Your assignment:
Report all lines of the data below that hold the word "заглавной".

START Source data

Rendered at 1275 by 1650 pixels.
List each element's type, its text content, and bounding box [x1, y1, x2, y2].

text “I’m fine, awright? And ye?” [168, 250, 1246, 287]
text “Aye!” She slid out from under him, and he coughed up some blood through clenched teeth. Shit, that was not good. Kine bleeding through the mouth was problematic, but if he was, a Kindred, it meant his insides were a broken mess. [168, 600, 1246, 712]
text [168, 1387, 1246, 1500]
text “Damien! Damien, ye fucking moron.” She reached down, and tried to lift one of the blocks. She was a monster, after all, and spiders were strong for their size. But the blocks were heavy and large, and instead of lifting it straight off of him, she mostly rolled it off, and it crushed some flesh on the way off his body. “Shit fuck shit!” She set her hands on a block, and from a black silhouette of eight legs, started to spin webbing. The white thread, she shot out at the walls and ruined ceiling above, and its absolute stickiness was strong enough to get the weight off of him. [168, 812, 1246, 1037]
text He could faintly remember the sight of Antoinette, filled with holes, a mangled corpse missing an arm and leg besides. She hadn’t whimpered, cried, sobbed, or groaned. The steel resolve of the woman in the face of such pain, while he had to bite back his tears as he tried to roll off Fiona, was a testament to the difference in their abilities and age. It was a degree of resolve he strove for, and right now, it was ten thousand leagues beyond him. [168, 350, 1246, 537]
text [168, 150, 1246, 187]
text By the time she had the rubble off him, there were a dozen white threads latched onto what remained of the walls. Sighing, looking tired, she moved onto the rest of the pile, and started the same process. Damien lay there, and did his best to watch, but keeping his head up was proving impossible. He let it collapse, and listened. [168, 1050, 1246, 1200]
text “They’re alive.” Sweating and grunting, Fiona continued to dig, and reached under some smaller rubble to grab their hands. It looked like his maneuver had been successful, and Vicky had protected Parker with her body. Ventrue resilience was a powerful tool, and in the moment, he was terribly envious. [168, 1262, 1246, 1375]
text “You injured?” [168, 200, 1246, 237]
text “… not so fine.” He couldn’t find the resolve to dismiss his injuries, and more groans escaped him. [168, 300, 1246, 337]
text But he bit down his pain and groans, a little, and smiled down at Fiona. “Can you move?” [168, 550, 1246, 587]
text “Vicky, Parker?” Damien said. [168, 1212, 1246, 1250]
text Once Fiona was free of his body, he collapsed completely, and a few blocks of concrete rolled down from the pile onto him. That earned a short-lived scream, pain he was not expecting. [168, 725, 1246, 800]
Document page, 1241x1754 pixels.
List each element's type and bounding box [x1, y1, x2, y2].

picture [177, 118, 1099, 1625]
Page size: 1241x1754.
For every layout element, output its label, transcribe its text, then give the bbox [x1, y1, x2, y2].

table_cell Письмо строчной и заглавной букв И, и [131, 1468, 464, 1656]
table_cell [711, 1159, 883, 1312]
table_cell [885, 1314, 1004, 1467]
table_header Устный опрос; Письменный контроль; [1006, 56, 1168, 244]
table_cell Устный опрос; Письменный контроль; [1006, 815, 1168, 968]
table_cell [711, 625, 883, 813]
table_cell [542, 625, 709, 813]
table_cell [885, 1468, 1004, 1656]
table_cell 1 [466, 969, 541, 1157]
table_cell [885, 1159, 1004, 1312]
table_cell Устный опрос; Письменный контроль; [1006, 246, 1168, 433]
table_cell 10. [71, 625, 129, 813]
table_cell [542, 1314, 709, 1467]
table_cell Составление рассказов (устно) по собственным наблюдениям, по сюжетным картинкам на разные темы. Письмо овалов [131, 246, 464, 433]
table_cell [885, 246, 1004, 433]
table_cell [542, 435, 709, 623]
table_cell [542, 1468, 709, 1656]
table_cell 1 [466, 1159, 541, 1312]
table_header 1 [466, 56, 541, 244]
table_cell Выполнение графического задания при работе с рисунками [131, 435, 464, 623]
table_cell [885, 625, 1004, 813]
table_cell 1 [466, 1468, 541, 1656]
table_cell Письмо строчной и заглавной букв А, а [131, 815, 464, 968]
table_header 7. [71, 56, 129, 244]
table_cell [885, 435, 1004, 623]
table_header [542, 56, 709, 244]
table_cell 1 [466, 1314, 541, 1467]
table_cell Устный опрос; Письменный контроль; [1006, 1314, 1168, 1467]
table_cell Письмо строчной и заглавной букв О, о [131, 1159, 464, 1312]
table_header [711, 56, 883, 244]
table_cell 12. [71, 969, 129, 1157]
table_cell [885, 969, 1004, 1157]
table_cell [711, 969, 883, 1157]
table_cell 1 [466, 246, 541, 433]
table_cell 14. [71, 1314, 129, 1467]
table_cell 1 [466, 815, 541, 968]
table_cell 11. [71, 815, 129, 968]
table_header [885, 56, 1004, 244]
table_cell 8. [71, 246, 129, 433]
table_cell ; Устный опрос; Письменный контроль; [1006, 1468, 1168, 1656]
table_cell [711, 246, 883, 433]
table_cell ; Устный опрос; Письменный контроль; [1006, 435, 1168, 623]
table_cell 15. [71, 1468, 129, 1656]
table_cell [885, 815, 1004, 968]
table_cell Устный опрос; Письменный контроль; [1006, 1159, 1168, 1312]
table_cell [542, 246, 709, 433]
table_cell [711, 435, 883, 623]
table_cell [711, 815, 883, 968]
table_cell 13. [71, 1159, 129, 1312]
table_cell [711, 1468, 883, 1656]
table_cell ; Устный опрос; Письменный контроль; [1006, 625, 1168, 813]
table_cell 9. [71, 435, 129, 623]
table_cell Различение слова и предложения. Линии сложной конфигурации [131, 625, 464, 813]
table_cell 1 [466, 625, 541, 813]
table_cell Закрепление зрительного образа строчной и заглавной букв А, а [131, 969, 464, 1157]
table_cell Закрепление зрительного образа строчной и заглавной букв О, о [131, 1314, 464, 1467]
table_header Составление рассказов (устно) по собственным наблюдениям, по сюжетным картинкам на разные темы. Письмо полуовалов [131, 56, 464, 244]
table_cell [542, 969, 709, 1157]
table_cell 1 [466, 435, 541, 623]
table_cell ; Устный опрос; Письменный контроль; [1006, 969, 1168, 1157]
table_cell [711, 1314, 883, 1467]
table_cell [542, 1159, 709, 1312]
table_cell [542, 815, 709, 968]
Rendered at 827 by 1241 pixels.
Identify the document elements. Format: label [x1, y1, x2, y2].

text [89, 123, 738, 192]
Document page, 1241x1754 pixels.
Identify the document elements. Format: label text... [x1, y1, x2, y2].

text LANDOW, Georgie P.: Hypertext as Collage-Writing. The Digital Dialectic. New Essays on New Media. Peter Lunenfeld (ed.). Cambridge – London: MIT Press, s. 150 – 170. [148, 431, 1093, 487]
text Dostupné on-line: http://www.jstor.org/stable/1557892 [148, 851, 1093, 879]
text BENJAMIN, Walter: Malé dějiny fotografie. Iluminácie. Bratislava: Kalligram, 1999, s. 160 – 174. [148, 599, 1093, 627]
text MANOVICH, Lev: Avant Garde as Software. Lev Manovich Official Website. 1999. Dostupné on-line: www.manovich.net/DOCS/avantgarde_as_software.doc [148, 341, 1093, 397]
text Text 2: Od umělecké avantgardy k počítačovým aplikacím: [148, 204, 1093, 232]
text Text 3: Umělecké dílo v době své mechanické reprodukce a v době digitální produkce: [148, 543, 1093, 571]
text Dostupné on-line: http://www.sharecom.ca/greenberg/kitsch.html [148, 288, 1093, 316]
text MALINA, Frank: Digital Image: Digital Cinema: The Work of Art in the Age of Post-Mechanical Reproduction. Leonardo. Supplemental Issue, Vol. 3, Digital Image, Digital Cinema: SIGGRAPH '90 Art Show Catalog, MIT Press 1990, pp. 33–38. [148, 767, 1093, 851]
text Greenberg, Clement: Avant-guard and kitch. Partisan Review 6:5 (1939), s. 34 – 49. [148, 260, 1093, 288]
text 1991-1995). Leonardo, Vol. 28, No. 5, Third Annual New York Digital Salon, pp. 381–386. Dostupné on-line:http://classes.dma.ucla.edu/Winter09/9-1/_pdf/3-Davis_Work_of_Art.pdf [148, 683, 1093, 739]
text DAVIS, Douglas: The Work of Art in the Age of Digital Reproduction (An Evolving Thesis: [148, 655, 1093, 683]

END Source data

Answer:
table_cell Письмо строчной и заглавной букв И, и [131, 1468, 464, 1656]
table_cell Письмо строчной и заглавной букв А, а [131, 815, 464, 968]
table_cell Письмо строчной и заглавной букв О, о [131, 1159, 464, 1312]
table_cell Закрепление зрительного образа строчной и заглавной букв А, а [131, 969, 464, 1157]
table_cell Закрепление зрительного образа строчной и заглавной букв О, о [131, 1314, 464, 1467]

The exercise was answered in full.